Die Rechnung ist einfach: Je mehr Legionäre das österreichische Nationalteam stellt, desto besser ist es. Acht der 16 Spieler im EM-Kader verdienen ihr Geld im Ausland. Fünf sind in Deutschland engagiert, zwei in der Schweiz, einer in Portugal. Der Mehrwert ist immer derselbe. Intensivere Trainings, stärkere Mit- und Gegenspieler, bessere Trainer – und mehr Know-how. Sebastian Frimmel ist einer dieser acht Legionäre, er wechselte 2018 zu den Kadetten Schaffhausen in die Schweiz, hatte sich mit Leistungen beim heimischen Klub West Wien für diesen Transfer empfohlen.
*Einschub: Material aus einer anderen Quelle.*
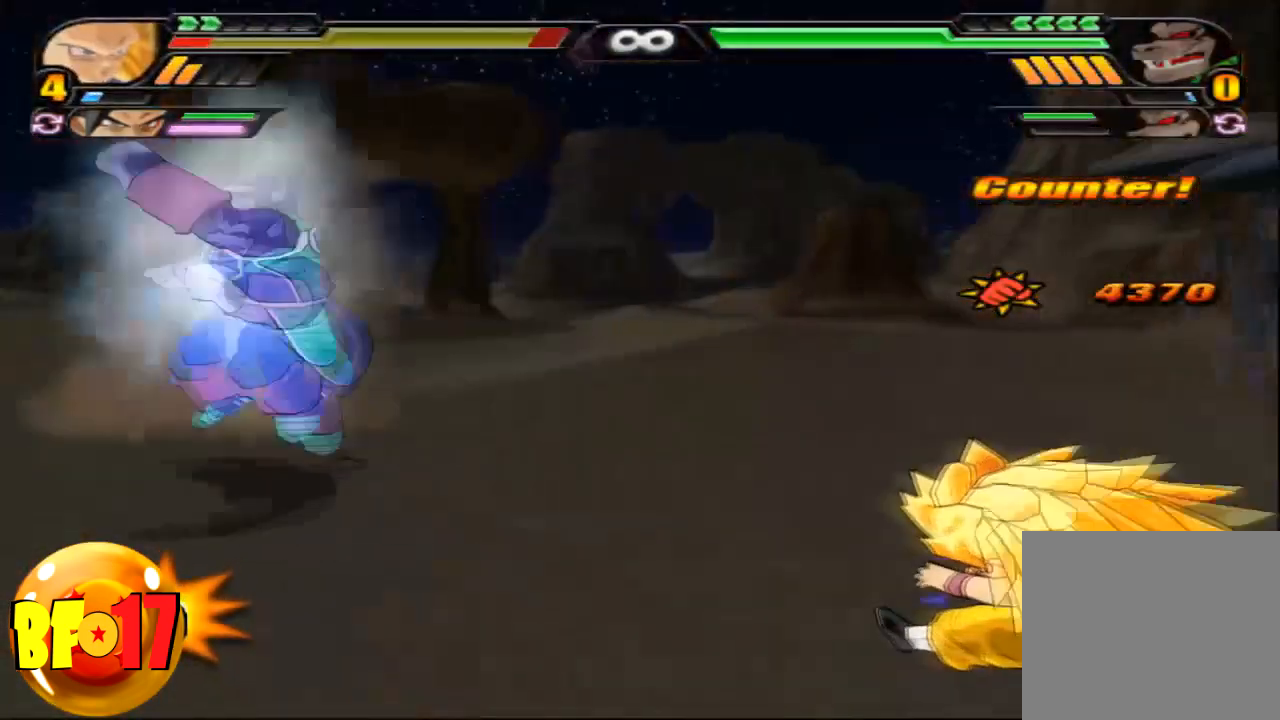
{"buttons": [], "left_stick": "left", "right_stick": "center", "events": [[500, "left_stick", "left"]]}
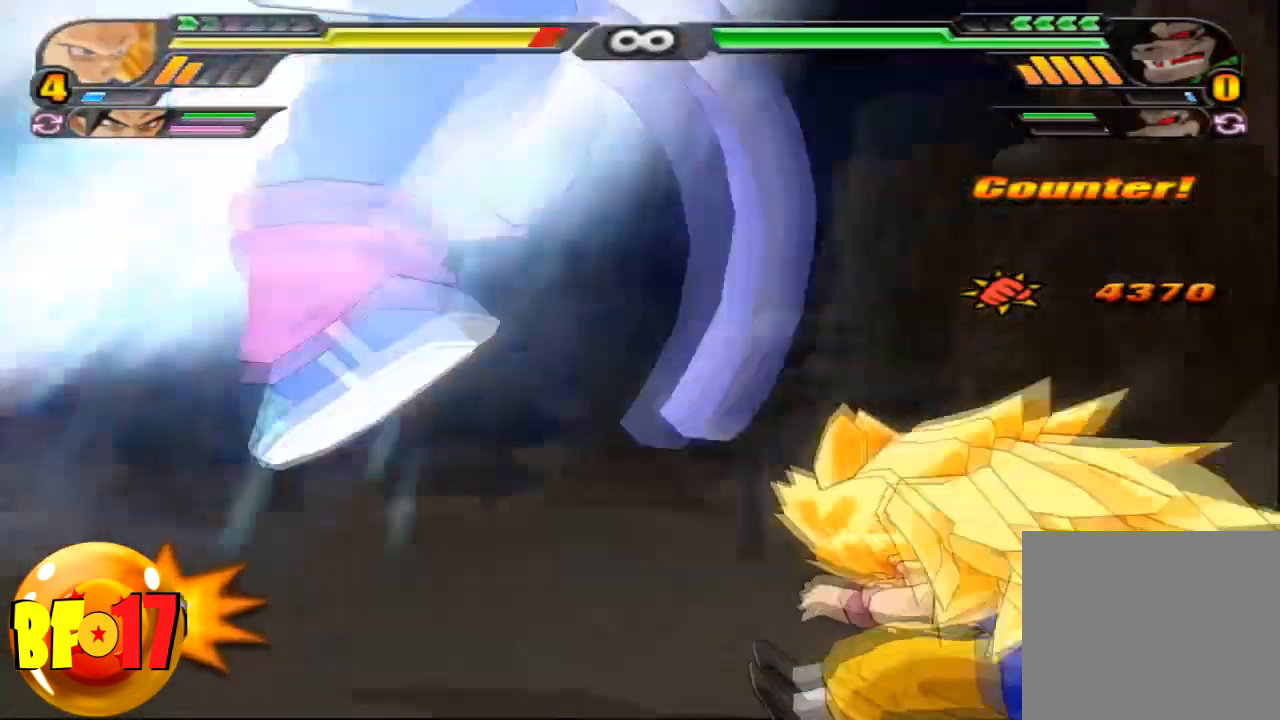
{"buttons": [], "left_stick": "left", "right_stick": "center", "events": [[101, "CIRCLE", "down"], [267, "CIRCLE", "up"]]}
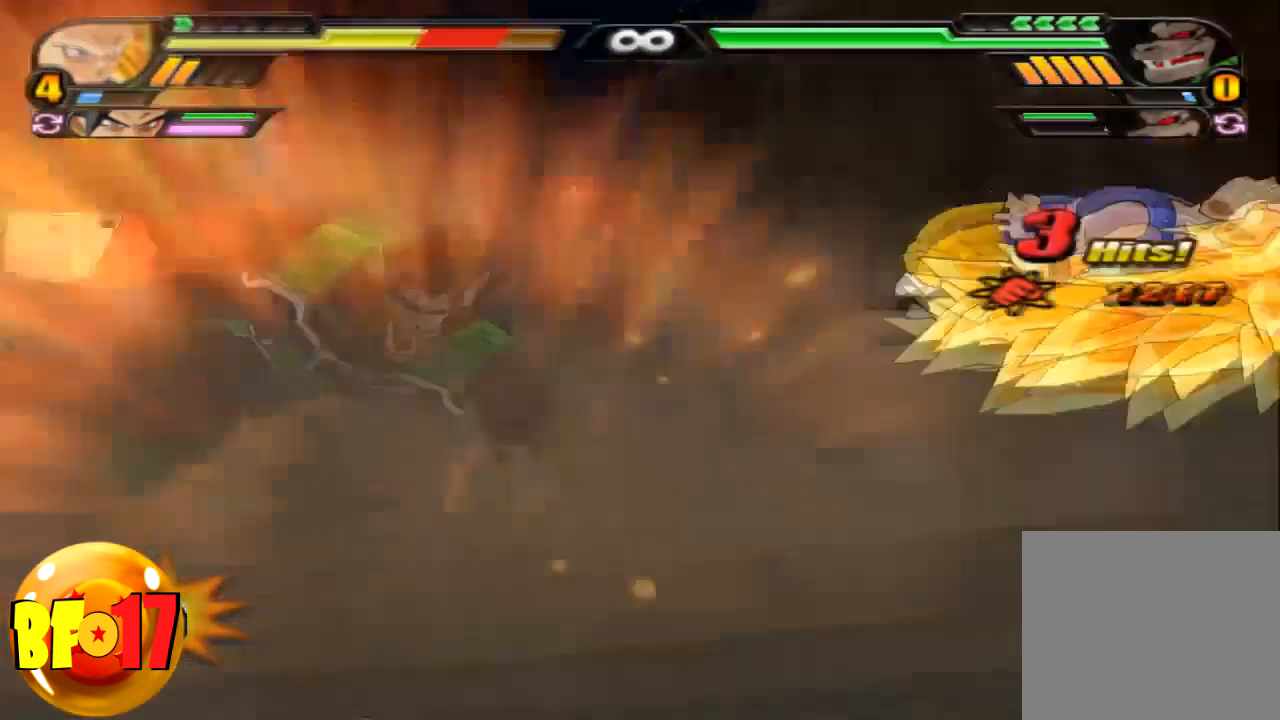
{"buttons": [], "left_stick": "center", "right_stick": "center", "events": [[234, "left_stick", "center"]]}
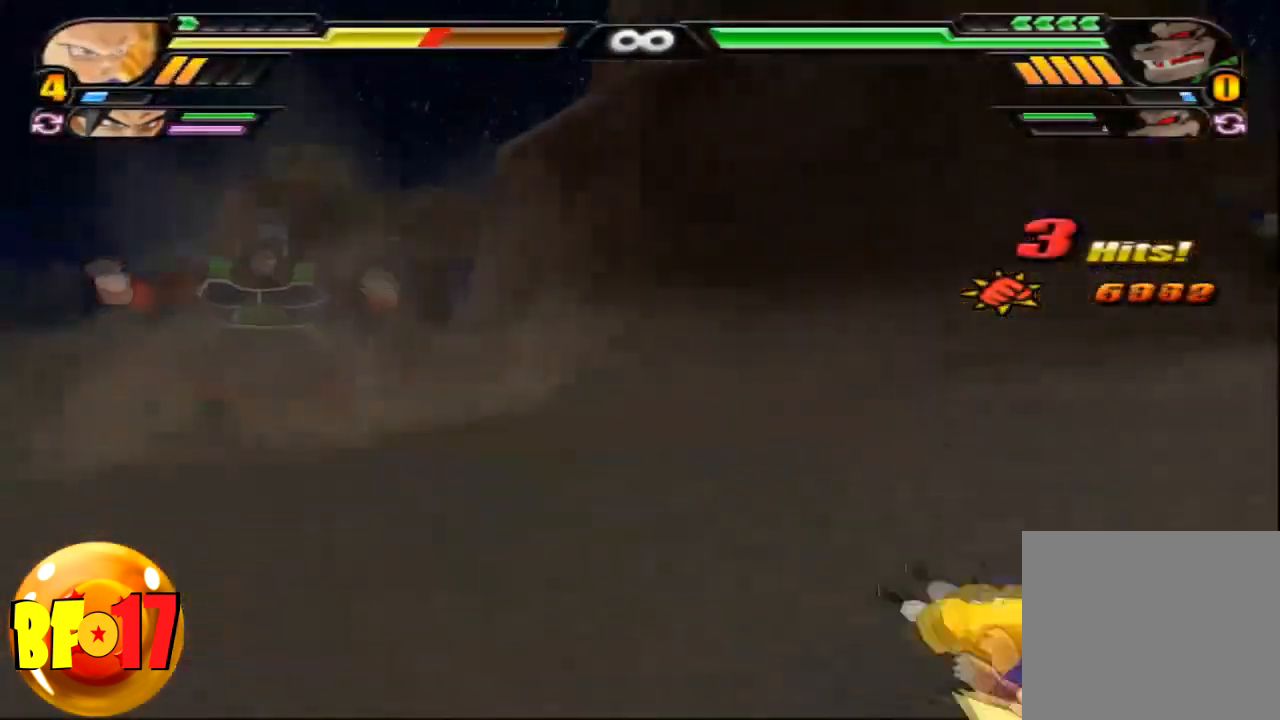
{"buttons": [], "left_stick": "center", "right_stick": "center", "events": []}
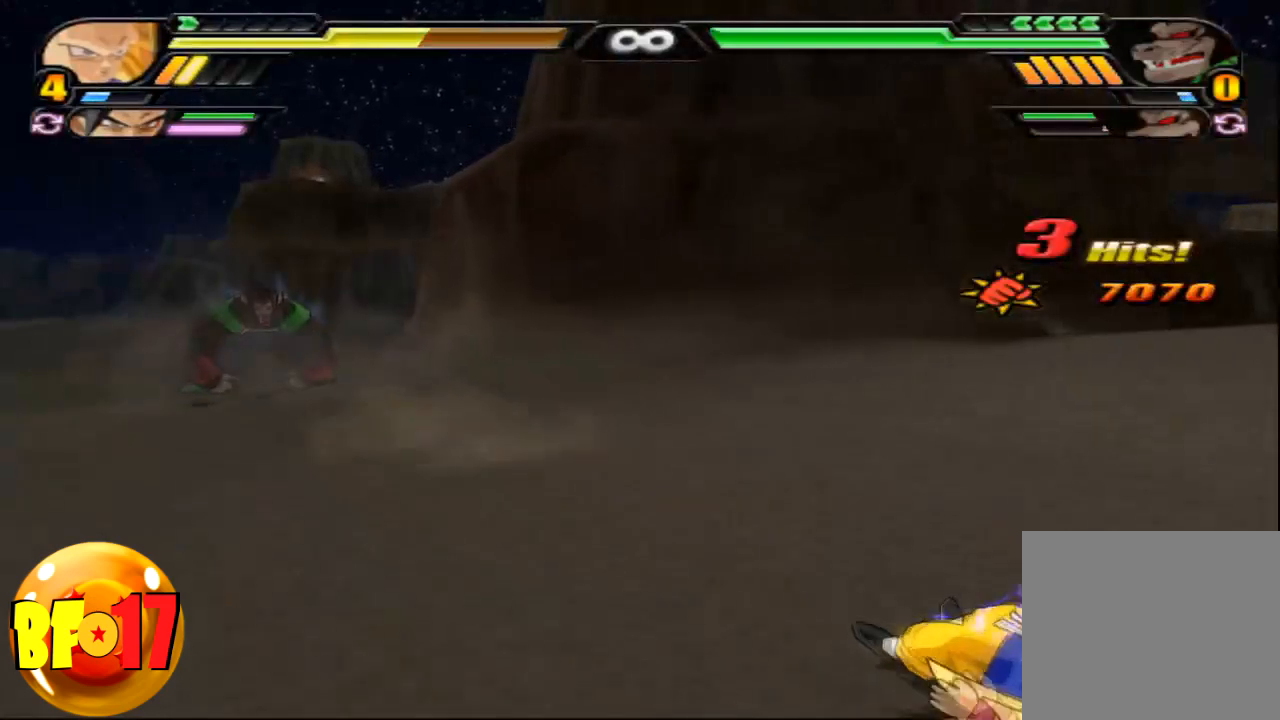
{"buttons": [], "left_stick": "center", "right_stick": "center", "events": []}
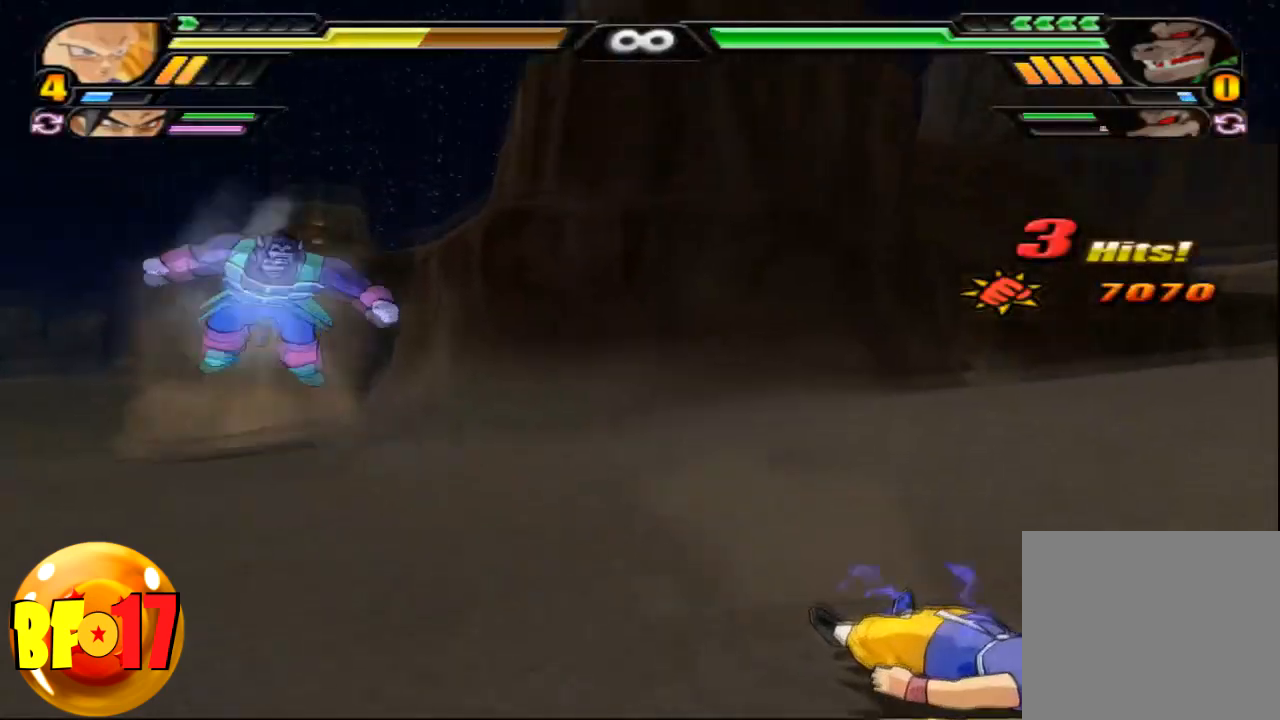
{"buttons": [], "left_stick": "center", "right_stick": "center", "events": []}
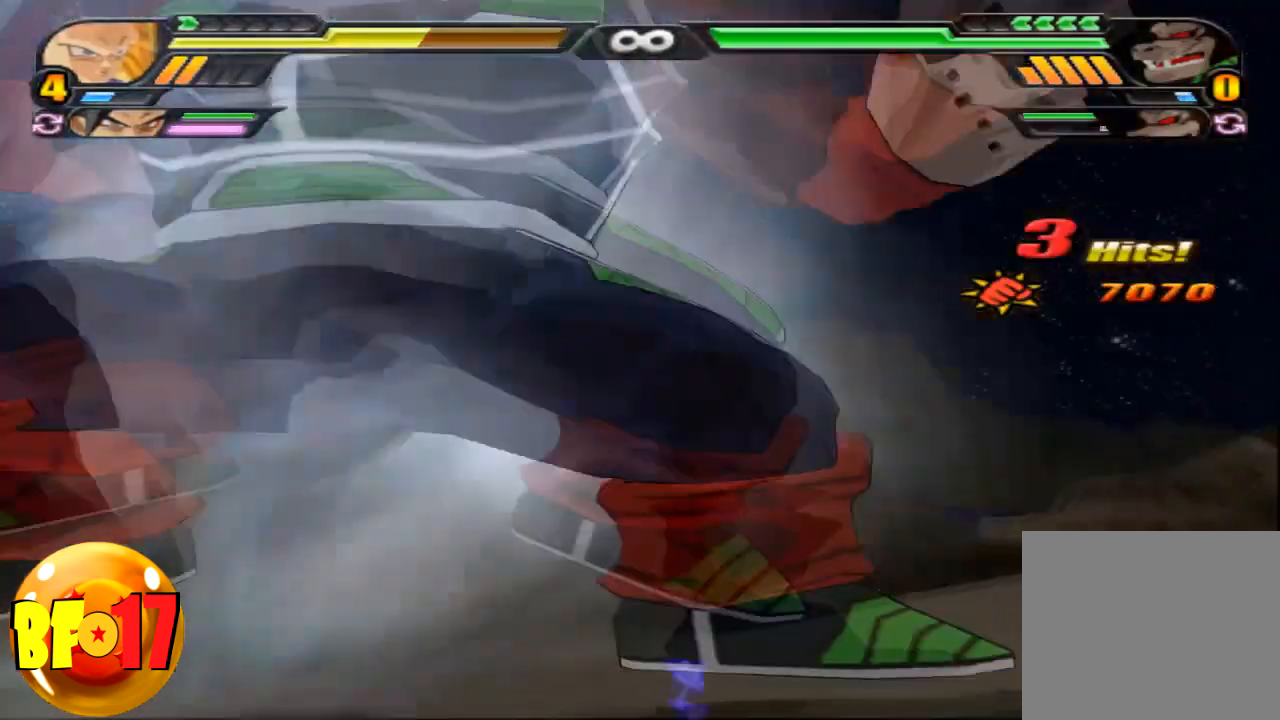
{"buttons": [], "left_stick": "center", "right_stick": "center", "events": []}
In Schaffhausen verdient Frimmel so viel Geld, wie er in Österreich nirgends hätte verdienen können. Nicht in Wien, nicht in Vorarlberg, wo Hard und Bregenz die höchsten Gehälter der Liga zahlen. „Ich kann seitdem gut vom Handball leben“, sagt der heute 24-Jährige, der in Schaffhausen zu einem kompletteren, einem besseren Handballer gereift ist. Auf seiner Position am linken Flügel ist Frimmel intern die unumstrittene Nummer eins. „Ich spiele fast jedes Spiel 60 Minuten durch, als einziger auf Linksaußen in der gesamten Liga.“

Mit dem Titel 2019 qualifizierte sich der Schweizer Vorzeigeklub – elf Meisterschaften seit 2005 – für die Champions League, die auch im Handball nur den besten Klubs Europas eine Bühne bietet. Zwar schieden die Eidgenossen mit nur zwei Siegen in zehn Spielen aus, die Erfahrung aber sei „unbezahlbar“ gewesen, wie Frimmel versichert. „Das Niveau war extrem hoch. Und wenn du zehn Spiele auf diesem Niveau bekommst, wirst du zwangsläufig besser. Ich habe heute ein völlig anderes Selbstverständnis.“

Dieses zeigt Frimmel nun auch bei der Euro. Schon im letzten Test gegen Deutschland war der Perchtoldsdorfer stark ins Spiel der Österreicher eingebunden, beim Auftaktsieg gegen Tschechien steuerte er drei Tore bei. Diese EM, sie könnte noch zur EM des Sebastian Frimmel werden, wie er im „Presse“-Gespräch hofft. „Das ist ganz klar mein Ziel. Ich will unserem Spiel und der Euro meinen Stempel aufdrücken.“


Wurfkünstler. Die Qualitäten des Flügelspielers sind augenscheinlich. Der 24-Jährige verfügt über eine außergewöhnliche Sprungkraft, diese ist auf seiner Position unverzichtbar. Und: Er versteht es immer besser, die richtigen Entscheidungen bei der Wurfwahl zu treffen. Oft müssen Außenspieler aus schier unmöglichen Winkeln abschließen, das macht das Unterfangen, Tore zu werfen, weitaus schwieriger als aus dem (zentralen) Rückraum. Es sind permanent Eins-gegen-eins-Situationen, mit denen Frimmel konfrontiert ist. Der Verdacht liegt nahe, dass er gegnerische Torhüter und deren Bewegungsabläufe bis ins letzte Detail studiert. Frimmel aber winkt ab. „Ich bin kein Freund davon, schaue mir nur an, ob es ein großer, breiter oder ein kleinerer, flinker Torhüter ist.“

Am Ende des Tages ist es immer das gleiche Spiel. Da gilt es doch stets, innerhalb des Bruchteils einer Sekunde die richtige Entscheidung zu treffen. „Springen, warten, schauen, was der Torwart macht – und dann vertraue ich auf mein Gefühl.“

("Die Presse", Print-Ausgabe, 12.01.2020)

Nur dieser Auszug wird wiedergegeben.